We "need a competitive market for assets and capital" to "keep management efficient, to keep managers on their toes," said Miller, echoing arguments expressed by the Reagan administration in recent congressional testimony.
Some critics of management defense tactics argue that they enrich the wealth of individual raiders at the expense of other stockholders, and may prevent mergers that would benefit consumers. Critics of the takeover artists argue that they divert capital from more productive uses, and divert management's attention from long-term goals to short-term threats.
A House subcommittee held hearings recently to examine the arguments and to consider whether a legislative response is needed.
Miller cautioned that regulating takeovers lies beyond the narrow scope of the FTC. But, he said, "We have been reviewing these matters and have identified some problems.
"We need to look at how the regulatory structure gives rise to greenmail," said Miller, one of the administration's most active proponents of deregulation.
He said objectionable defense tactics arise out of "a portfolio of restraints," such as federal requirements that reports be filed as stock is acquired and waiting periods between filing forms and buying stock.

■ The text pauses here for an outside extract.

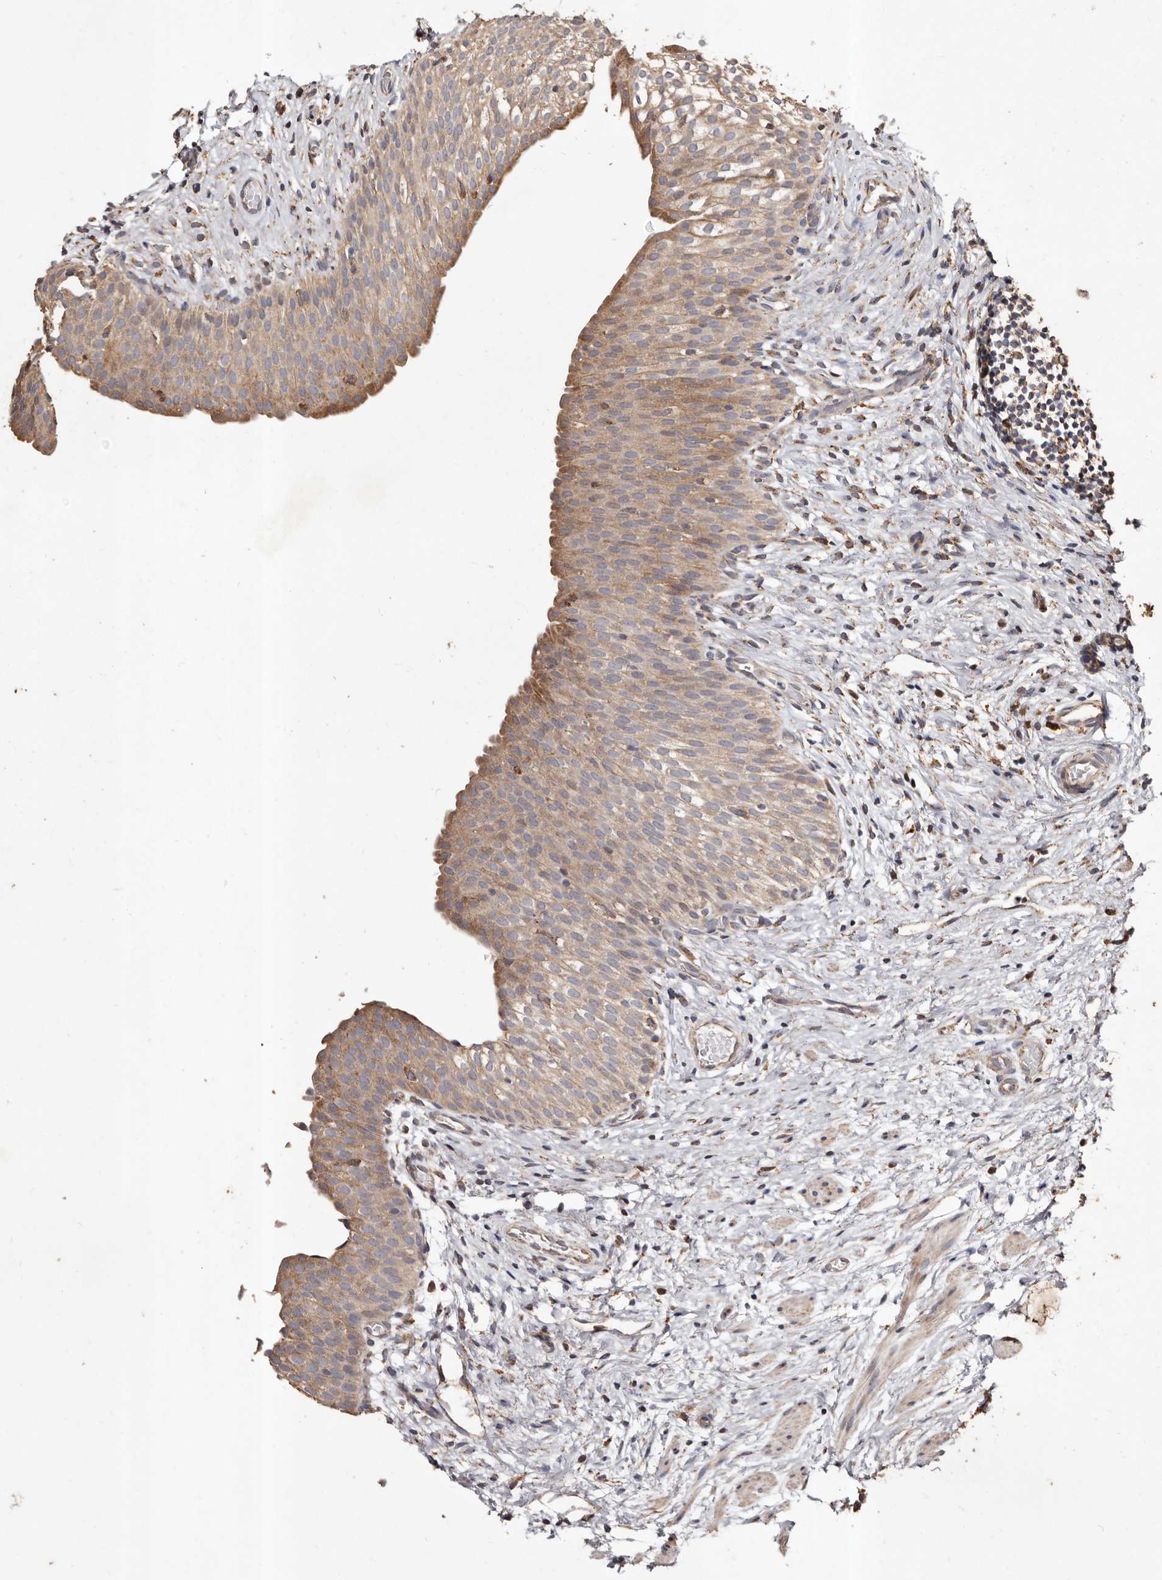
{"staining": {"intensity": "moderate", "quantity": ">75%", "location": "cytoplasmic/membranous"}, "tissue": "urinary bladder", "cell_type": "Urothelial cells", "image_type": "normal", "snomed": [{"axis": "morphology", "description": "Normal tissue, NOS"}, {"axis": "topography", "description": "Urinary bladder"}], "caption": "A brown stain highlights moderate cytoplasmic/membranous expression of a protein in urothelial cells of normal human urinary bladder. (Stains: DAB (3,3'-diaminobenzidine) in brown, nuclei in blue, Microscopy: brightfield microscopy at high magnification).", "gene": "STEAP2", "patient": {"sex": "male", "age": 1}}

The 1968 Williams Act, which governs the procedures in the takeover of a publicly held company, is a "potpourri of restraints," Miller said. Various provisions of the act, together with "various interpretations" by the Securities and Exchange Commission, create incentives for corporate defense tactics that cause public concern, he said. "Greenmail is a manifestation of an institutional arrangement that we might take a look at."
He also suggested reviewing the tax code to determine if it creates incentives for takeovers.
The current wave of takeover activity does not reflect any weakness in the antitrust laws or administration enforcement policies, the FTC chairman said.
Miller also said he opposes Commerce Secretary Malcolm Baldrige's proposal to repeal part of the antitrust laws. Baldrige recently proposed repealing Section 7 of the Clayton Act to improve U.S. competition in world trade by allowing more mergers that would improve economic efficiencies.
"The antitrust laws serve us well," Miller said, adding that the courts and federal agencies evaluate proposed mergers by analyzing foreign as well as domestic competition, and by considering the possibility of improved efficiencies.